_PROVIDED TEXT:_
You can treat your fence by applying the same substances. Since the development of pressurized wood treatment, controversies have arisen due to the harmful effects they inflict on both health and the environment.

To avoid exposing you to hazards, the following list of preservatives contains the newest and safest formulations.


ACQ or alkaline copper quaternary is a water-based fungicide and insecticide that is applicable for both indoor and outdoor use. Copper, which is its main component, is the most resistant metal to weathering. The compound is non-toxic and does not impact the environment. 

Copper Azole

Copper azole or CA is also water-based and harmless. It is a popular choice due to its potency against fungi and insects. It has a wide variety of treatment applications for structural lumber, marine decking, beams, siding, panels, and fence posts. Copper is also its main active ingredient.

Copper Naphthenate

Copper naphthenate is a highly effective preservative that fortifies wood for heavy-duty and specialized purposes that can withstand water contact and ground exposure. They are commonly utilized for docks, piers, utility posts, and outdoor structures such as landscape timber and fence posts.

_TASK TO COMPLETE:_ Can you continue the text on wood preservatives for fences, starting right after its last sentence?

Data entries:
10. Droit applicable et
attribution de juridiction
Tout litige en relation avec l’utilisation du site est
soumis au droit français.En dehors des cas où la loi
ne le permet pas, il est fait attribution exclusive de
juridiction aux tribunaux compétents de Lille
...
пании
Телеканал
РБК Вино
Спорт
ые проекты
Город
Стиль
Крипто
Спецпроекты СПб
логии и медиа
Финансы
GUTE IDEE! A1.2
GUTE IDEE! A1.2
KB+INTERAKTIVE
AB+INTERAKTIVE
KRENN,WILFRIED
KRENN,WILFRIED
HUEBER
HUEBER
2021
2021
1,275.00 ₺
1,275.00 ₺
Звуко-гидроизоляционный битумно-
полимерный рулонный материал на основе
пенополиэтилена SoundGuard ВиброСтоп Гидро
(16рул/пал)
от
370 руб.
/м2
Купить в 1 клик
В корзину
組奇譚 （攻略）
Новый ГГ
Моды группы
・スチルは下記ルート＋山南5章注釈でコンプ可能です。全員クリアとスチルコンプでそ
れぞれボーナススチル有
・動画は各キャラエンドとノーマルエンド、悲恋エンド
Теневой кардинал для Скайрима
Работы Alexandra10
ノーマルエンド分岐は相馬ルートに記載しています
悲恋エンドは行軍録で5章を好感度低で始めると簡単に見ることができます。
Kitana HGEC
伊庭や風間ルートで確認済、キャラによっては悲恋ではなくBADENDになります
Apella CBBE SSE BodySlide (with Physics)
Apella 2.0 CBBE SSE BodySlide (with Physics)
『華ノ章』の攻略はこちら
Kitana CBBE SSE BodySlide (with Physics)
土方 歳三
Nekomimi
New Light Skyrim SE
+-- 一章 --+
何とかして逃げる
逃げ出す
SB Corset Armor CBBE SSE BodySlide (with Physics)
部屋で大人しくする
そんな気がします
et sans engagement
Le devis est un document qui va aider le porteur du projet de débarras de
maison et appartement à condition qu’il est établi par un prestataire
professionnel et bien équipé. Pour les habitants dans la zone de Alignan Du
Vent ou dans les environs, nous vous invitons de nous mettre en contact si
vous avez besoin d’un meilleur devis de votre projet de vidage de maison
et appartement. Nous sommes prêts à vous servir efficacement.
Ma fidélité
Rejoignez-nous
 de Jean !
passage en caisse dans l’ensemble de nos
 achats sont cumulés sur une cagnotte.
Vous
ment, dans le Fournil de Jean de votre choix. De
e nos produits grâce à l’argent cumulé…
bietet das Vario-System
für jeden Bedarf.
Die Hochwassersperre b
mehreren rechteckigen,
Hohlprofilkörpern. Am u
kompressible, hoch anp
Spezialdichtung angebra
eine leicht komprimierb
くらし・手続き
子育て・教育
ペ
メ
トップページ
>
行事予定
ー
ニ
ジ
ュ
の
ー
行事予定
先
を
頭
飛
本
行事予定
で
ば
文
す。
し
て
* * *
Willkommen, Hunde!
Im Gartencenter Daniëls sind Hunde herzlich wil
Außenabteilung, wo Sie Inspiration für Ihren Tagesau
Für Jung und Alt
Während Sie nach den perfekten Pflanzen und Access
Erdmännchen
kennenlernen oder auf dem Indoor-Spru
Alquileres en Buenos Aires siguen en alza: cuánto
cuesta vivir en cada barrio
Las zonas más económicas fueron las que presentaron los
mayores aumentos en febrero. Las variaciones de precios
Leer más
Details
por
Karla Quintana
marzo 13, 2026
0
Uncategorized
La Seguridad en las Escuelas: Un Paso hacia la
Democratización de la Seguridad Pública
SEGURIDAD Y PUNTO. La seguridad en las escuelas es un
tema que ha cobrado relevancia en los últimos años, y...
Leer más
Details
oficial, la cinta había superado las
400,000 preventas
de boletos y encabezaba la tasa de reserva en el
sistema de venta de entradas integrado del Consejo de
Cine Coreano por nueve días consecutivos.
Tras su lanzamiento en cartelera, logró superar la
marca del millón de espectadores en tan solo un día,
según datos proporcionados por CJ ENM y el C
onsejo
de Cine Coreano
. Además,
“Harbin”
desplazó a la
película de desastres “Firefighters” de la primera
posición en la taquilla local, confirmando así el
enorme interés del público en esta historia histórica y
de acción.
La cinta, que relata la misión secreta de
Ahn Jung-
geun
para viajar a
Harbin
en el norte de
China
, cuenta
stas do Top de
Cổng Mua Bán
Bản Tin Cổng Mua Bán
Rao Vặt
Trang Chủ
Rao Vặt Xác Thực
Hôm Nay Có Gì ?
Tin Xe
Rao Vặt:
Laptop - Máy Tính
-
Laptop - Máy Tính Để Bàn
...
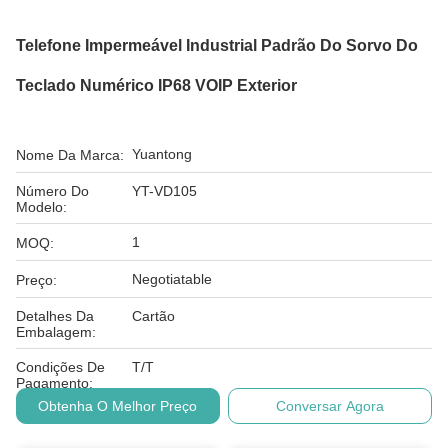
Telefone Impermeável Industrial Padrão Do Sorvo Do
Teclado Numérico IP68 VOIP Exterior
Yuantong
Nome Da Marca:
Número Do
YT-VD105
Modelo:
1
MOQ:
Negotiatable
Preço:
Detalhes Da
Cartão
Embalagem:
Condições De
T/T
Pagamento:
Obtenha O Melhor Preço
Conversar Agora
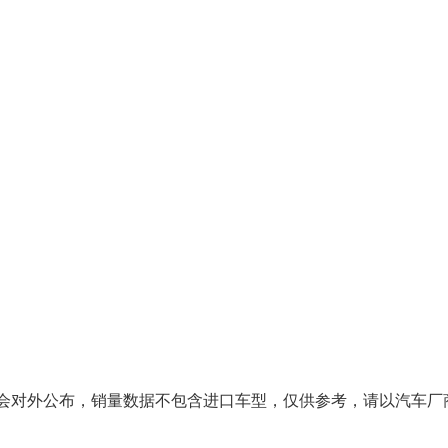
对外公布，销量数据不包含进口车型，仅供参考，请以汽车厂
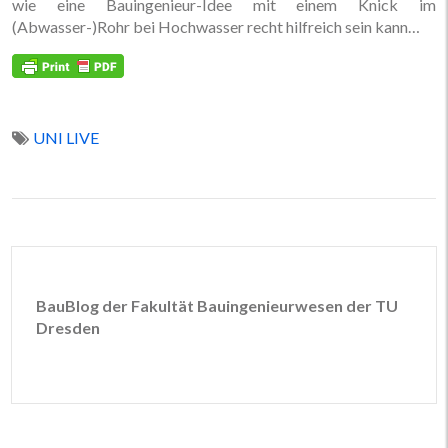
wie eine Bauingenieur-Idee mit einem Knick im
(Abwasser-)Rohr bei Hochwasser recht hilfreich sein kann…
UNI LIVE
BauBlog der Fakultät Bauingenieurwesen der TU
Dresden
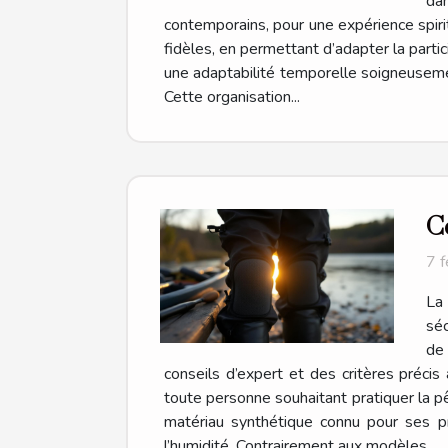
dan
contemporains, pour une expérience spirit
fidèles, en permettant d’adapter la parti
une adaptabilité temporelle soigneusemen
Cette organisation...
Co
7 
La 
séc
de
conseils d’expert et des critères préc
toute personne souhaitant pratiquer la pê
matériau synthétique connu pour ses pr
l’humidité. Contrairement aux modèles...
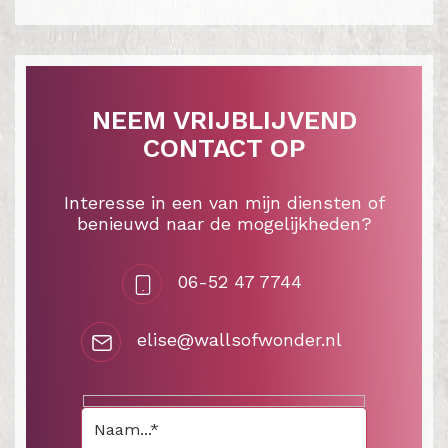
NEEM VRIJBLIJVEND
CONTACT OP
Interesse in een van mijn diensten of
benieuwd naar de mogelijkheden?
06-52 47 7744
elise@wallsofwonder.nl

_REPLY:_
3. Woodstain Or Varnish 

Woodstain is a combination of natural oil, sealants, and pigments that protect the wood from deterioration due to moisture and UV rays. They do not penetrate as deeply as oil or wood preservatives but create a surface layer that prevents environmental damage.

An optimal application would depend on the compatibility between the type of stain and the wood material.

Oil-Based Stains

The general principle is that oil is thicker and takes longer to dry than water. Due to its viscosity, oil-based stains provide a denser coat and allow the wood to absorb the stain more evenly. This results in a stronger and more durable fence that also features an attractive natural finish.

Water-Based Stains

Water-based stains are easier to apply, dry more rapidly, and do not produce fumes when used. They are health and environment friendly but generally afford less resistance and limited UV and moist protection. Since they tend to humidify rapidly, several coats are required to achieve the desired effect. 

Assortment of wood panels in a hardware store, building materials, boards

Wood Type

Based on the density or closeness of wood grains, they are categorized as either soft or hardwood. Generally, oil-based stains work better with softwood while water-based solutions are more ideal for hardwood.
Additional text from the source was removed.